Boggs is right: Millions play violent video games; only a few commit violent crimes that could even loosely be linked to those games. An NIMH study suggests video games that reward aggressive behavior stimulate aggressive thoughts immediately following play; similar studies suggest the same is true of other media. But for all but the psychopathic, a fine-tuned system of social and cultural inhibitions prevent aggressive thoughts from manifesting into aggressive, harmful behavior.
Moreover, claims of the gaming industry’s responsibility for violent acts, in conjunction with these rightfully rejected legal claims, imply a deeper, more problematic assertion: That video game makers are not only culpable for others’ acts (possibly result from an inability to distinguish between the real and the virtual) but that these companies are largely responsible for this schizophrenic disconnect in the first place.
Could the violently tragic events that have prompted protest about video game violence been rooted in deeper issues? According to the Federal Trade Commission, 85 percent of game purchases are mediated by parents.
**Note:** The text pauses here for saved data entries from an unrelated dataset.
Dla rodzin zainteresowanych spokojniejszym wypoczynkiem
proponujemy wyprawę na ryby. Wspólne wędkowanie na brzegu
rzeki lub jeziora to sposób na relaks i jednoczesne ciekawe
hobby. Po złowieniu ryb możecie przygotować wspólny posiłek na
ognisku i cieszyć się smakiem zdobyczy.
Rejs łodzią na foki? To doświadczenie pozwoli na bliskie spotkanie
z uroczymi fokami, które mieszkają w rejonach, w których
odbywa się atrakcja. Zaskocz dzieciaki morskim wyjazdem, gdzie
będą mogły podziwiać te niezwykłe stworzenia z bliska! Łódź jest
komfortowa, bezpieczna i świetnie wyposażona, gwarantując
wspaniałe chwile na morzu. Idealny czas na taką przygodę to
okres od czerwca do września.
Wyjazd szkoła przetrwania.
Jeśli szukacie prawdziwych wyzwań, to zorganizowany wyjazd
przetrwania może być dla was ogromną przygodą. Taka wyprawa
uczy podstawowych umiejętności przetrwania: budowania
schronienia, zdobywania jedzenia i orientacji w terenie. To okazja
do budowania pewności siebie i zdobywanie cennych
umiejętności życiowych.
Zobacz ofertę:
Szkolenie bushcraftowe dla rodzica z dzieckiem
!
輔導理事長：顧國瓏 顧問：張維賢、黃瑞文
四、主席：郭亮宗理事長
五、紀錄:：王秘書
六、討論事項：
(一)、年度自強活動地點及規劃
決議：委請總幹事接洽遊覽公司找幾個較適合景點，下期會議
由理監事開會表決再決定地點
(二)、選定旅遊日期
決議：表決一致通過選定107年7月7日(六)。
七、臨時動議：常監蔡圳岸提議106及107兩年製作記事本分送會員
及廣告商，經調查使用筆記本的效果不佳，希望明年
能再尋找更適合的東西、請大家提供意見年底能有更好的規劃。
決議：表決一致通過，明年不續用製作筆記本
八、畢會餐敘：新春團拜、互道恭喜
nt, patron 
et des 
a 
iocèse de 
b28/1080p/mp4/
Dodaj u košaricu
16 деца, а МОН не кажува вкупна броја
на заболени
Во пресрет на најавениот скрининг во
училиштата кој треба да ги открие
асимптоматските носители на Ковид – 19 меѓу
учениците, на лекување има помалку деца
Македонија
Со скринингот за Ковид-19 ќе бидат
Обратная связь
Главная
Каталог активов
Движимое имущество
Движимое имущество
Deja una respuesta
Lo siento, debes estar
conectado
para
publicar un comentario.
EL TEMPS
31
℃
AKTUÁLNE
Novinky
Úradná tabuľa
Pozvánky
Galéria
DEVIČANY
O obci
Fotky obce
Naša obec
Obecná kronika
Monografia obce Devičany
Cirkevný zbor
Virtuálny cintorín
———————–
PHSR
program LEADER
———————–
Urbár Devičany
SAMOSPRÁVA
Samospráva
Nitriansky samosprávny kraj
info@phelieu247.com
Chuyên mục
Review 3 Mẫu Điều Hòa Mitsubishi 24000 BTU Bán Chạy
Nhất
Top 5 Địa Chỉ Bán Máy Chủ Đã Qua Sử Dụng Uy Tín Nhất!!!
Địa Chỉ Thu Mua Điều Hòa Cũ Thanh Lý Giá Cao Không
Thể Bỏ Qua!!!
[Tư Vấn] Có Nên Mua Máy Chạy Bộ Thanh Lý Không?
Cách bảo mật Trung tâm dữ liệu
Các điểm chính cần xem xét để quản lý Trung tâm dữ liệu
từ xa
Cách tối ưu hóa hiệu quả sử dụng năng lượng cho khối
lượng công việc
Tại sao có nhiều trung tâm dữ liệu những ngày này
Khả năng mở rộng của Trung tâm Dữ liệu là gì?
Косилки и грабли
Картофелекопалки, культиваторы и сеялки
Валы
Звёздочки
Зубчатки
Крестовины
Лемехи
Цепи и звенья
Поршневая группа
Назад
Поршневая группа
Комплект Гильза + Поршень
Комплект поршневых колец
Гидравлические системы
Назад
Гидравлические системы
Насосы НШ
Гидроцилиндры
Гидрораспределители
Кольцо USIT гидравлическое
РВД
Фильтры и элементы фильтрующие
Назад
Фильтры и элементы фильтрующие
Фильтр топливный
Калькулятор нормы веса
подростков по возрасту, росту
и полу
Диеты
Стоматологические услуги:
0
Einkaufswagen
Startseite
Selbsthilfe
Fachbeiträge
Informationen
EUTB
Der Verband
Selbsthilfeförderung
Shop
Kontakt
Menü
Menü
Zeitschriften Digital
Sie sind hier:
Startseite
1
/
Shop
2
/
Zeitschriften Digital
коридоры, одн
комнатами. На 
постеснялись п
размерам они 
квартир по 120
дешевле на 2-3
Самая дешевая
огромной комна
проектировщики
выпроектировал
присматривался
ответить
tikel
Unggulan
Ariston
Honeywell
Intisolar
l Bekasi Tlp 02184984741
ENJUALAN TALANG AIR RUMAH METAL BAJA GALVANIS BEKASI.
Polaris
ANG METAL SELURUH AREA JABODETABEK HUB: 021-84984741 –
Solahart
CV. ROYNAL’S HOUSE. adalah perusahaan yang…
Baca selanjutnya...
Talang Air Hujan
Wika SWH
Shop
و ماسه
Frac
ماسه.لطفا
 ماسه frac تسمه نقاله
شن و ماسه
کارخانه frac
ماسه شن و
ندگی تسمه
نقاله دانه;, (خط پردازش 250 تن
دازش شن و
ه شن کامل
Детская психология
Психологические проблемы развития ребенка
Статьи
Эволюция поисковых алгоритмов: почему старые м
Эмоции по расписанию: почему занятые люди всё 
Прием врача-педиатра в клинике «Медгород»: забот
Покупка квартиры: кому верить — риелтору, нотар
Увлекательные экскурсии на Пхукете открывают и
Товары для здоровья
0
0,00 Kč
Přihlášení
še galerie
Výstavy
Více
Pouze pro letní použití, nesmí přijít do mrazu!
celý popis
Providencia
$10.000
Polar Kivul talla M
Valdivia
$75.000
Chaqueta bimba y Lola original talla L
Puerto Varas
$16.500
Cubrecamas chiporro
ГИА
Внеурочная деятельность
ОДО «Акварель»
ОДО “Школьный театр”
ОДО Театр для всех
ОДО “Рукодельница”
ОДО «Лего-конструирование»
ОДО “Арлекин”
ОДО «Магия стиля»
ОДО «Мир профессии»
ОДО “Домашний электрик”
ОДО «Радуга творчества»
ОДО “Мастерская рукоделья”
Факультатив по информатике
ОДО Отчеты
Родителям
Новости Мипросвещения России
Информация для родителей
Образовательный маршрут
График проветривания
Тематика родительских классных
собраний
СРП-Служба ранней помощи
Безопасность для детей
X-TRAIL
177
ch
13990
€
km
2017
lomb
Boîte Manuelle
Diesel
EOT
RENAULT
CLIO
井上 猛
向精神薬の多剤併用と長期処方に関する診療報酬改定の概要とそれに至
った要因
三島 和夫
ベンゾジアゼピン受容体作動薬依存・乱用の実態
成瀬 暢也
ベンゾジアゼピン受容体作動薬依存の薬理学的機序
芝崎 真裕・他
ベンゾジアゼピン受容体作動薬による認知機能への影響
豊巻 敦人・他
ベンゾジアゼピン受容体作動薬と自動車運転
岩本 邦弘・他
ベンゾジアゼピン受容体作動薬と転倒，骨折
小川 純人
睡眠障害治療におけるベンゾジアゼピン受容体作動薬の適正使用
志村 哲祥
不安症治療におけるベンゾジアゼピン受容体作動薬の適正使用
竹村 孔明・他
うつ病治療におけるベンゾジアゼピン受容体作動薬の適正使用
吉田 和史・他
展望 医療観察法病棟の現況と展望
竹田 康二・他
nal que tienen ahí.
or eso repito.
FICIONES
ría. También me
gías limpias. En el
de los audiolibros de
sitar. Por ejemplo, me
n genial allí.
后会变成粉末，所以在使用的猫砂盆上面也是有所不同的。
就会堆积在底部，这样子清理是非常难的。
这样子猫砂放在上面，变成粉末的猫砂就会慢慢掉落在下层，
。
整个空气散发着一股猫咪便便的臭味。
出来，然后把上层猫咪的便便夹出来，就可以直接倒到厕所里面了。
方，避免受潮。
Could some parents be faulting in their responsibility to screen content for age appropriateness — even with the help of the Entertainment Software Rating Board’s rating system? Or worse, could these parents simply be guilty of failing to cultivate an ability to distinguish fact from responsibility, and senses of responsibility and causation in their children, in the large majority of the time when those kids aren’t playing games? Could it be that parents, overzealous activists and some politicians are looking for a scapegoat for a social ill, rather than a solution?
The most potent and relevant question in the debate about violence in video games, it seems to me, is not whether video games might catalyze violence, but whether society will allow people to dissolve themselves illegitimately of responsibility for their own actions.